Last week I said in this column that the food and drink industry deserved more praise for its generous and wholehearted support for charity. So it was heartening to see, once again, the response from certain retailers and suppliers to the terrible floods in the North West.
Having said that there is still more the industry could be doing. As we report, the farming charity Forage Aid is calling on retailers to lend a hand once again - as they did during the snowstorms in 2013 - by offering access to their logistics infrastructure. And one wonders what further role the industry can play for the many thousands of people who, in an all-too-real mirror to the calamitous denouement in Sainsbury’s Mog the Cat commercial, have had their Christmas ruined already.

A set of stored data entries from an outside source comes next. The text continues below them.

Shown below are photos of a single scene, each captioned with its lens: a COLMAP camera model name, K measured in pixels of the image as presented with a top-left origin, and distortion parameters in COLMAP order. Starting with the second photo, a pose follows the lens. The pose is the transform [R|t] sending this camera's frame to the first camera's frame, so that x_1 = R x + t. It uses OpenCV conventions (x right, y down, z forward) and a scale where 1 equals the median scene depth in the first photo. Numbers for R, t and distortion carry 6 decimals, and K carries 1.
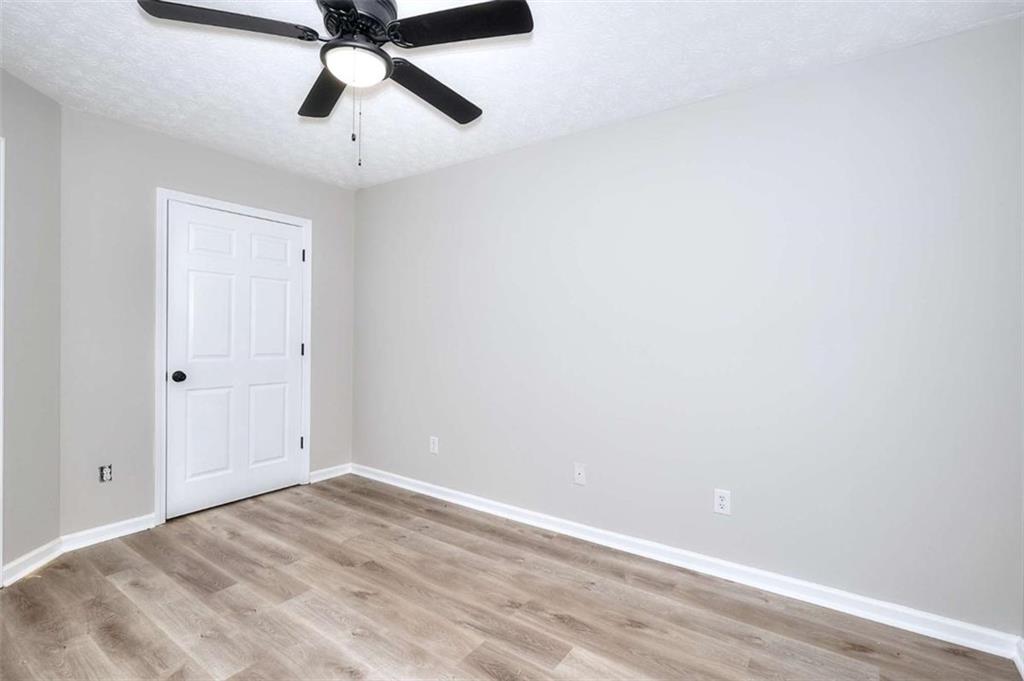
lens RADIAL K [[471.7, 0, 512.0], [0, 471.7, 340.5], [0, 0, 1]] dist [-0.002050, 0.000371]
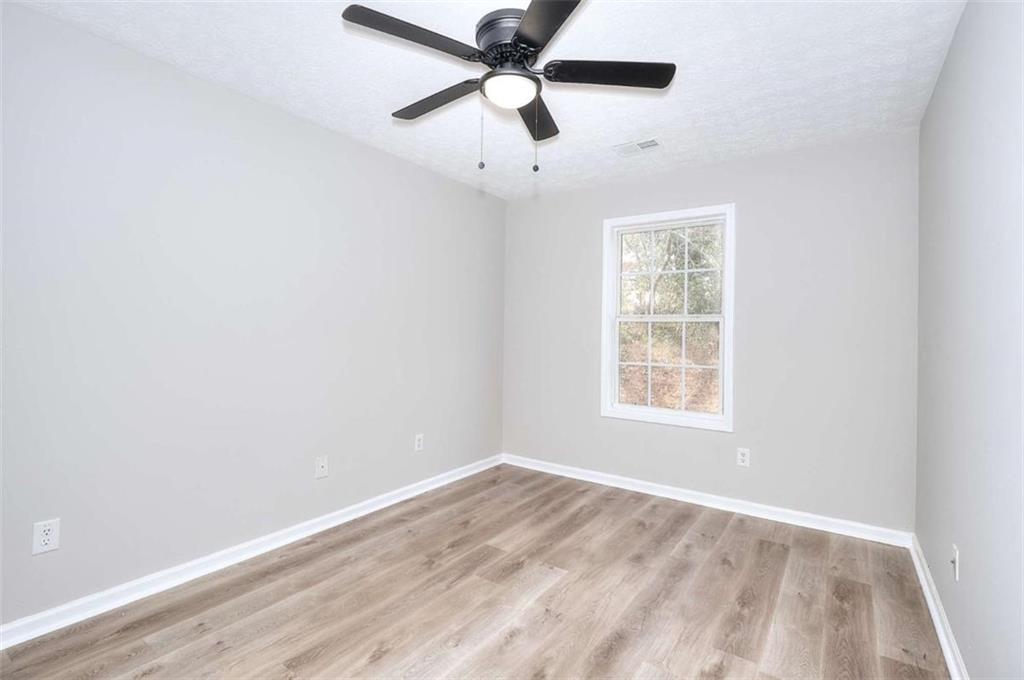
lens RADIAL K [[471.7, 0, 512.0], [0, 471.7, 340.0], [0, 0, 1]] dist [-0.002050, 0.000371]
pose [[0.001630, -0.027603, 0.999618, -1.043912], [-0.002173, 0.999617, 0.027606, -0.022007], [-0.999996, -0.002217, 0.001570, 0.723081]]
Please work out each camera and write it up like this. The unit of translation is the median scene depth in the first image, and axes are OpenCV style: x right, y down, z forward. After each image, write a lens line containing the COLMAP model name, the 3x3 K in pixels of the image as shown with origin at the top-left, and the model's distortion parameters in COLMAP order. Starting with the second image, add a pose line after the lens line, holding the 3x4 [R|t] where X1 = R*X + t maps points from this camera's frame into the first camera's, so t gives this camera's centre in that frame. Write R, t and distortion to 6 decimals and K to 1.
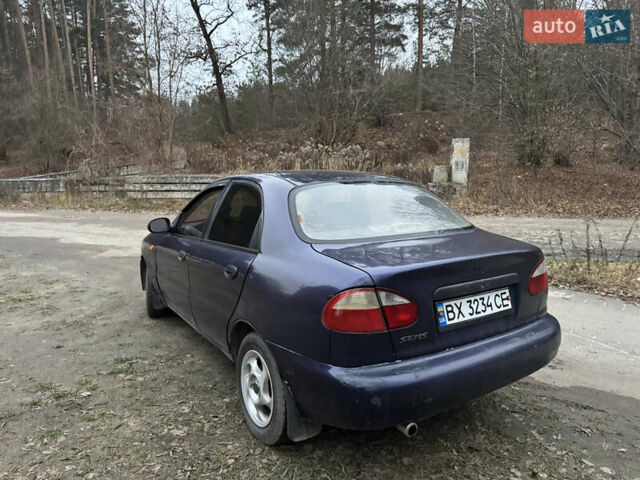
lens RADIAL K [[450.8, 0, 322.5], [0, 450.8, 238.3], [0, 0, 1]] dist [0.019358, -0.037753]
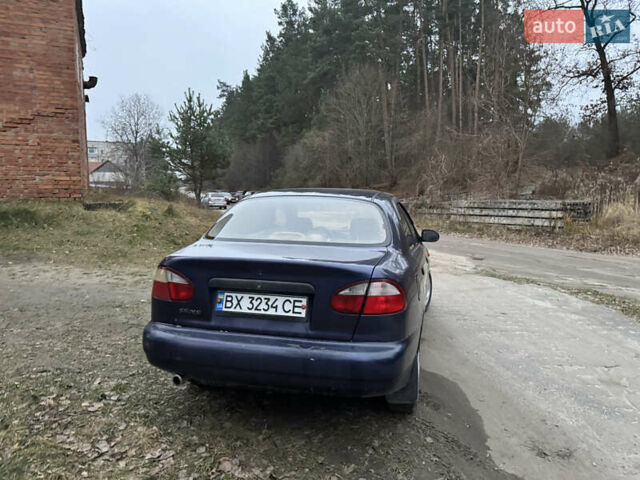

But I’m also concerned all the good work that goes on in this industry to support charity is being undermined.
This week it ‘emerged’ that Cadbury had paid no corporation tax since its acquisition by Mondelez in 2010, despite UK sales of almost £2bn. That’s because of the interest payments on the £11bn debt it took on to acquire it.
I can’t say I’m surprised. It’s legitimate. As is tax planning. And everyone is at it: it’s not just US companies that load up their balance sheets with debt to avoid paying tax on profits.
But as essential as it is to please shareholders, consumers are stakeholders too. With other food industry giants like Starbucks, Caffè Nero - not to mention Google, Facebook and Amazon - also generating a ton of bad publicity around tax, is it any wonder so many consumers no longer trust big business?
Not just consumers either. In our survey 88% of independent c-store owners said they felt at a disadvantage. And any corporation that thinks there isn’t a backlash coming should look at what’s happening in Crickhowell, where shopkeepers are uniting in an attempt to play tax-dodging corporations at their own game. Let’s hope big food - and the Chancellor - are paying attention.